Member of the Parliament of the Hellenes
- In office 1977–2000
- Constituency: Boeotia

Personal details
- Born: 26 January 1939
- Died: 26 July 2018 (aged 79)
- Party: Panhellenic Socialist Movement (PASOK)
- Alma mater: University of Athens

= Giorgos Katsibardis =

Greek lawyer, athlete, writer, and politician

Giorgios Katsibardis (Γιώργος Κατσιμπάρδης; 26 January 1939 - 26 July 2018) was a Greek lawyer, athlete, writer and politician, founding member of PASOK. He has been a deputy for Boeotia and a deputy minister, as well as the president of SEGAS.

He was born in 1939 in Domvraina, in Beotia. He studied law at the University of Athens and practiced law. Many times he has defended non-profit organizations and co-operatives. At the same time, he was a champion on speed roads, a member of the National Athletics and Balkan Team (1960).

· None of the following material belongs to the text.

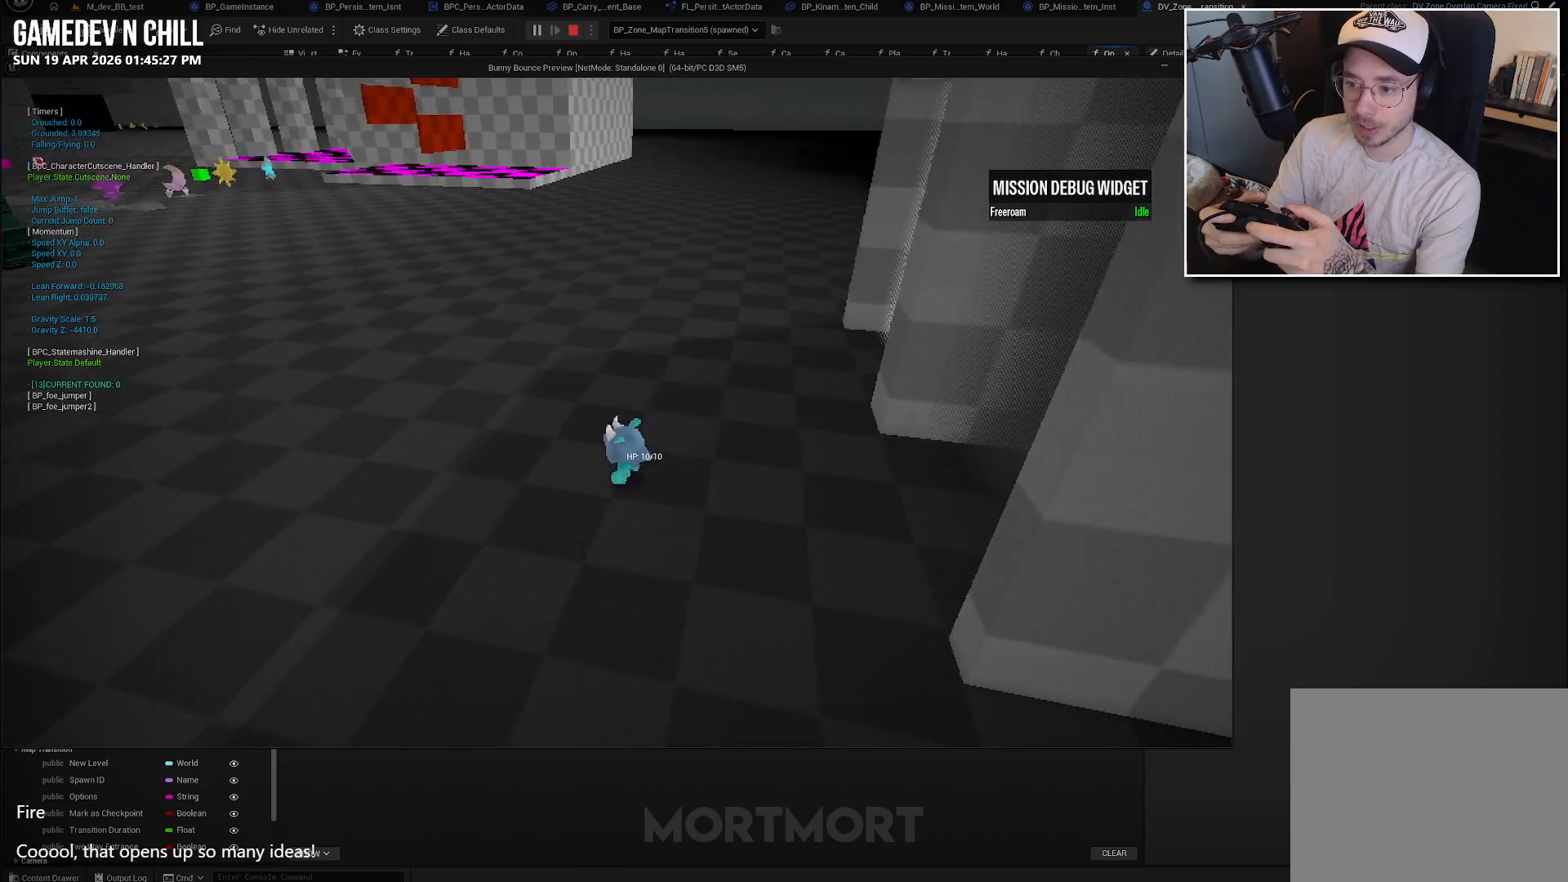
{"buttons": [], "left_stick": "left", "right_stick": "center", "events": [[367, "left_stick", "left"]]}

His political activity began at the Regime of the Colonels, as a member of the anti-dictatorial Panhellenic Liberation Movement, while in 1974 he was a founding member of PASOK. He served as a member of the Parliament for Boeotia for 23 years (1977-2000), while during the same period he served as President of SEGAS (1984-1987) and Deputy Minister of the Interior (1987-1988).

He died on 26 July 2018 from drowning at the age of 79.